Keep getting prompt re: confirm/resend when paging back or forward in browser
On some web pages, I keep getting the following message when paging back or forward: To display this page, Firefox must send information that will repeat any action (such as a search or order confirmation) that was performed earlier. Choice buttons are either Resend or Cancel. Any idea why I am getting this message? There is no help for it and I can't find it in the support search topics. Thanks.
Alle antwurden (2)
You get an alert about resending POST data if you go back to a page that was previously requested from the server by submitting form data via a POST form.
Firefox can only make sure to get the same page by resending that POST form.
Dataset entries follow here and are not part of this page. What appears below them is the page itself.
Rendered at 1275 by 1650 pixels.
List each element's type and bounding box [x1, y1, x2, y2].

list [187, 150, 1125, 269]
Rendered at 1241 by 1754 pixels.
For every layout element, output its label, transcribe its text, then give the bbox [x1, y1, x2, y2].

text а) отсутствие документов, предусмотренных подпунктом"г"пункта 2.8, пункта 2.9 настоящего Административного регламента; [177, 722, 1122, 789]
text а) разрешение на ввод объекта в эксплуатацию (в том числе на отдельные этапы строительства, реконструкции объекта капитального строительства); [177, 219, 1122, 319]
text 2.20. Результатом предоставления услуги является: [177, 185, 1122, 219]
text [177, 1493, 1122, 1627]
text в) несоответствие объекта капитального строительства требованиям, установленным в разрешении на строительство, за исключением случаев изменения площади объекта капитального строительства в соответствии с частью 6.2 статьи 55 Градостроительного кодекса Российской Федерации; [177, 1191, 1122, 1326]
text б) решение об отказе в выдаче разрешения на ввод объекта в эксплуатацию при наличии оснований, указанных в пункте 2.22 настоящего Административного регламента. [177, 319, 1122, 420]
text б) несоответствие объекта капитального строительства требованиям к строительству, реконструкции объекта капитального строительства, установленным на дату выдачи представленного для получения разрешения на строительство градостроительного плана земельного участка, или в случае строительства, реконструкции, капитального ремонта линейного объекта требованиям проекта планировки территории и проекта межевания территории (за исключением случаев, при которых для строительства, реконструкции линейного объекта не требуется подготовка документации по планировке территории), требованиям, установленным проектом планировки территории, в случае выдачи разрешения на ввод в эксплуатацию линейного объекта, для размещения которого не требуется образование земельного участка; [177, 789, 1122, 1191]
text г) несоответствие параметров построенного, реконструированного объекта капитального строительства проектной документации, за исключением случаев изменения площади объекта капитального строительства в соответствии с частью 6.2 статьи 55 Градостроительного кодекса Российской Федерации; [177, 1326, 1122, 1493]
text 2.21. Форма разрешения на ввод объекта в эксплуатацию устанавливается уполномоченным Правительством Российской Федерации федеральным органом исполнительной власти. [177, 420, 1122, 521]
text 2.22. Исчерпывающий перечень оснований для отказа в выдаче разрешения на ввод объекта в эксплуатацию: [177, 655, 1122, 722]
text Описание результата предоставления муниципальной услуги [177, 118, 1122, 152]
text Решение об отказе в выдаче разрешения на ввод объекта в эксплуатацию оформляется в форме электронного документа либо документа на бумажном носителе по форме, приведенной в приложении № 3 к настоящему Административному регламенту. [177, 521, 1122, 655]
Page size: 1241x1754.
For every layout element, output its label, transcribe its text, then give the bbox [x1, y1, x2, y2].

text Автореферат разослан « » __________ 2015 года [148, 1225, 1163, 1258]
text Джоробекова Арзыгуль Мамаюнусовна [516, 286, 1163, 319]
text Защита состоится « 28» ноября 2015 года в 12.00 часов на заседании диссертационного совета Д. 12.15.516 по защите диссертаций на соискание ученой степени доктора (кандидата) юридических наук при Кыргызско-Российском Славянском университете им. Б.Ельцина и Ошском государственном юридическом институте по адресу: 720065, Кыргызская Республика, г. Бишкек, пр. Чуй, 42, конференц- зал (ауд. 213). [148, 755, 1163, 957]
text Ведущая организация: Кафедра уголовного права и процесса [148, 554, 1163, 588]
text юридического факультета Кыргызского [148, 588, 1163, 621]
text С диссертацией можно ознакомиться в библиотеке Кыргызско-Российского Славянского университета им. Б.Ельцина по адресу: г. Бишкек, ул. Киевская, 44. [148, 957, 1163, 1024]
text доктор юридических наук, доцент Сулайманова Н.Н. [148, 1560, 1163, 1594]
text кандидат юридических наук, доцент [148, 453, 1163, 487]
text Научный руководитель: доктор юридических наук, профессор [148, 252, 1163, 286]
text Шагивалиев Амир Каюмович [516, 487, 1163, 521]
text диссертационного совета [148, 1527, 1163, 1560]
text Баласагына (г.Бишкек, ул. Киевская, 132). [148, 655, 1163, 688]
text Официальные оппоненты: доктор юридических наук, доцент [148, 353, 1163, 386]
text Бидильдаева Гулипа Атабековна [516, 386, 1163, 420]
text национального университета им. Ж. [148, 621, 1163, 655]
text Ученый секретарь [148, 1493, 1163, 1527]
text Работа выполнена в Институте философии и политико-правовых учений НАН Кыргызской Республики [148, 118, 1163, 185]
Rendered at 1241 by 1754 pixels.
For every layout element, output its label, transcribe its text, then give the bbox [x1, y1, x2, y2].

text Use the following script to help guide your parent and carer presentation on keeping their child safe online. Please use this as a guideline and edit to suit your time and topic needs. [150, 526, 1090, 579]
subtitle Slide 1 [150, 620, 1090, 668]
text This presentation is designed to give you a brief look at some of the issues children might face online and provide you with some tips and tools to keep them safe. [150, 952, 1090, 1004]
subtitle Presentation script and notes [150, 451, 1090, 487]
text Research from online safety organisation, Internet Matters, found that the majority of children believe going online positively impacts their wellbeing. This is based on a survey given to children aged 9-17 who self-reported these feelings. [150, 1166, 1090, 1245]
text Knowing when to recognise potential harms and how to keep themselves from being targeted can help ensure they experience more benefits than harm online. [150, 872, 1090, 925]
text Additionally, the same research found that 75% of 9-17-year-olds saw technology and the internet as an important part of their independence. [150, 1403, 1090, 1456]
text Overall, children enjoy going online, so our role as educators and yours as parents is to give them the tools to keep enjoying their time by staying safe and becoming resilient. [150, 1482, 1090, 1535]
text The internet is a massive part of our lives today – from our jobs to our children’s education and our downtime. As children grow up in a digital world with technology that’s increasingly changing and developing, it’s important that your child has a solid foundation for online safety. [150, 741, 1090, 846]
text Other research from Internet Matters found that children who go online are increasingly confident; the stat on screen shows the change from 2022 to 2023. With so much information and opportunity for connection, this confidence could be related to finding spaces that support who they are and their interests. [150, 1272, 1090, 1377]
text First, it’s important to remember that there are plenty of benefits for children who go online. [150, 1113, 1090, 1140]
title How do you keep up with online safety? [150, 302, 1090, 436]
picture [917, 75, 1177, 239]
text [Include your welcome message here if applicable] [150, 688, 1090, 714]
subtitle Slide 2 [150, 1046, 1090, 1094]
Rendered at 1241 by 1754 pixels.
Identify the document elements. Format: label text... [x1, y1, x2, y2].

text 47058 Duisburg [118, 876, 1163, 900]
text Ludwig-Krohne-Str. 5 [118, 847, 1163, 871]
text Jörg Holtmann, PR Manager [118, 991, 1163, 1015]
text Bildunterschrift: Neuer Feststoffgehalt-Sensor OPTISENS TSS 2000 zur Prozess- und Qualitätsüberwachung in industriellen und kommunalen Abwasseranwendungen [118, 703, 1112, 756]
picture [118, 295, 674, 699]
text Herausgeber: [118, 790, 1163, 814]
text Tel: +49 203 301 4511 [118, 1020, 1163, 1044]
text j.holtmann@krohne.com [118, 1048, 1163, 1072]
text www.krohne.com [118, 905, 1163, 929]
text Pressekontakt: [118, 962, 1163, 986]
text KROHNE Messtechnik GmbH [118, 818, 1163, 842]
Firefox doesn't know what that form data means, so Firefox asks for confirmation before resending that form data as such an action can cause you to repeat an action and buy another item or post a message another time.
A way to prevent that pop-up is not to use the Back button, but to open links from a page that was requested from a server by sending a POST form in a new tab (window) with a middle-click or a Ctrl + left-click.
Then you can close that tab or window to go back.
Online merchants create a unique order number. Trying to resend it will generate an error message these days, not a duplicate (we're talking about the post confirmation part, not the click to finalize CC; if you went back in that case, you'd just go back to the CC info.) No modern website that's selling anything has any sort of issue with you resending POST data (correct me if i'm wrong).
This nag is so annoying that I completely uninstalled Firefox, not even waiting till I dl'd a replacement (doing that with IE, which for all its flaws, hackability and uncoolness, at least gets the job done without changing shortcuts -i'm looking at you there, Opera- or requiring add-ons before I can configure ANYthing I seem to want to configure (firefox, obviously)).
As for the workarounds? The browser.sessionstore.postdata about:config setting doesn't solve the problem. And I'm not installing a program to click boxes for me THAT SHOULD NOT BE THERE IN THE FIRST PLACE.
Googling this issue, the complaints seem to go back to at least 2008! If you can't or won't listen to feedback for THREE years, you might as well team up with the people in Redmond.